EXTRAIT CHOISI:

○ ○ ○ ○ ○ ○ ○

J’ai reçu de nombreux goodies, certes c’est un détail mais ça fait toujours plaisir : deux t-shirts, un papier journal dédicacé qui reprend l’histoire de la marque en anglais, des stickers et un sac en toile.
J’ai pu choisir mon bracelet parmi le stock qu’avait Stepan. Pas de bleu dispo donc j’ai pris un mauve histoire d’affirmer encore plus le caractère de cette montre. Les autres étaient trop classiques à mon goût. La boucle acier est bien faite et reprend légèrement le motif des flancs du boitier. Au final, j’ai reçu ce bracelet croco mauve, un autre noir sans boucle, un MN strap avec la Moonface sur le fermoir et un Hirsch caoutchouc noir ultra souple avec la Moonface estampée dessus.
Oui OK on a appris beaucoup de choses sur ta montre, merci, mais au final t’en penses quoi ? Le choix a été très difficile parce que toutes les possibilités existent et que peu d’exemples sont là. C’est compliqué d’imaginer le rendu final. Je voulais des aiguilles bleues, je voulais une grille acier, je voulais une date assortie à la grille, je voulais des index bleus. Au moins ça donnait un bon départ ! Le reste s’est décidé au fur et à mesure, selon aussi les recommandations de l’horloger.
Le disque central a été un casse-tête pour le choix final, j’avais opté pour un gris et Stepan m’a envoyé une photo d’un gris et d’un bleu… Juste un test… Ce bleu m’a fracturé l’œil droit mais j’ai longtemps été en hésitation avant de le choisir définitivement pour la touche qu’il apportait en plus, pour ne pas ajouter un troisième gris différent au cadran et parce que c’était le choix préféré de Stepan.

○ ○ ○ ○ ○ ○ ○

DOCUMENTS FOURNIS:

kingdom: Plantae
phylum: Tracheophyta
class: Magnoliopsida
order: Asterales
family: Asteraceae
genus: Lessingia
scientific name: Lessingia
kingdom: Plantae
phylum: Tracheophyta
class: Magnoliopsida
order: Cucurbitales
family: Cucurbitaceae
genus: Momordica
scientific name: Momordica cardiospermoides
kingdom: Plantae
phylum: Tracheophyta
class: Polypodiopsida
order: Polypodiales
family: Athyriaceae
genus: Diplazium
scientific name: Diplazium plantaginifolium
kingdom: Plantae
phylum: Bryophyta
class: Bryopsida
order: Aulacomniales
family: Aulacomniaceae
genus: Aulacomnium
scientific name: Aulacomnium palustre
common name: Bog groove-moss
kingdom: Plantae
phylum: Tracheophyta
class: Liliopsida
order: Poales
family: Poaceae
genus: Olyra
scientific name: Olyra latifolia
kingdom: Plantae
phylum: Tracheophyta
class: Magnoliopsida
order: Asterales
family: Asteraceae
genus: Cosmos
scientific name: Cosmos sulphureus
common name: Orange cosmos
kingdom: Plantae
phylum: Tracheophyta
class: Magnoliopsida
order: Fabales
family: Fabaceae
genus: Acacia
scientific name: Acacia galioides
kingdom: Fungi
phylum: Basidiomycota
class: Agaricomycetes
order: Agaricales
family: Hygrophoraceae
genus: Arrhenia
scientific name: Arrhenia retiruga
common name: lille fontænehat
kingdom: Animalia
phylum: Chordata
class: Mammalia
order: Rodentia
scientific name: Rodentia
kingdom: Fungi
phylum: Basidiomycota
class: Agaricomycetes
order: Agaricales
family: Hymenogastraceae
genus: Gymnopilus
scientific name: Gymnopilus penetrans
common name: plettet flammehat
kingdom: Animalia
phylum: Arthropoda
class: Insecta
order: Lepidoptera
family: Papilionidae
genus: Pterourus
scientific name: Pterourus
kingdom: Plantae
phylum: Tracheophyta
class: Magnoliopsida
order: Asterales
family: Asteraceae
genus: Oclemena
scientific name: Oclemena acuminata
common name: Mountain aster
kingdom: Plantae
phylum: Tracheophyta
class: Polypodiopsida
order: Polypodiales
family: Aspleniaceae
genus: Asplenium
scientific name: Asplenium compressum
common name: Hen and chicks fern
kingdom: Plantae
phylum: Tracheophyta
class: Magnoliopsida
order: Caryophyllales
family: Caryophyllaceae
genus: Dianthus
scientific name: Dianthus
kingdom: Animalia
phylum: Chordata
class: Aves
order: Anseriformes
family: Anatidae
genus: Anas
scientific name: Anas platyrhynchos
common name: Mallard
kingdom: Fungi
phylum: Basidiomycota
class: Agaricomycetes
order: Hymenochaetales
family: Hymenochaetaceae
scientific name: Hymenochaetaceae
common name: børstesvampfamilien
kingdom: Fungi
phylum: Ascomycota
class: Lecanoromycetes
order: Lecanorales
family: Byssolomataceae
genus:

○ ○ ○ ○ ○ ○ ○

OBJECTIF: Écrivez la suite du texte sur la montre personnalisée, en partant de sa dernière phrase. Les items ci-dessus ne servent pas ici.

RÉPONSE CI-DESSOUS:
Au final, je suis ravi, je n’aurai pas pu mieux choisir !
La montre est cohérente, originale mais pas outrancière, elle est très moderne et poétique avec ce magnifique disque bleu comme le ciel ou l’océan caché derrière cette grille. Et quels reflets avec le perlage ! Elle me fait penser aux dessins animés « Le château dans le ciel » ou encore « le château ambulant » des studios Ghibli.
La profondeur de cadran créée avec la grille est superbe et ses reflets sont magnifiques (celle du dos également). Et puis cette lune au dos ! Quelle œuvre d’art, vraiment.
Il y a une multitude de détails à observer sur ce cadran. On peut voir le balancier vibrer derrière la date ou encore derrière la découpe d’un élément du cadran.
A la loupe X20, le travail est très bien fait, pas de grosse bavure, même si évidemment tout ne peut pas être « parfait ».
La question de la lisibilité s’est posée en fin de parcours, car en faible luminosité, la lecture n’est pas instantanée. J’ai conservé ces aiguilles malgré tout. Elles sont faiblement contrastées en soirée mais après quelques semaines je constate ne presque jamais avoir été gêné pour lire l’heure.
Après une première mesure, elle avance de 9 secondes de façon régulière, ce qui n’est pas extraordinaire.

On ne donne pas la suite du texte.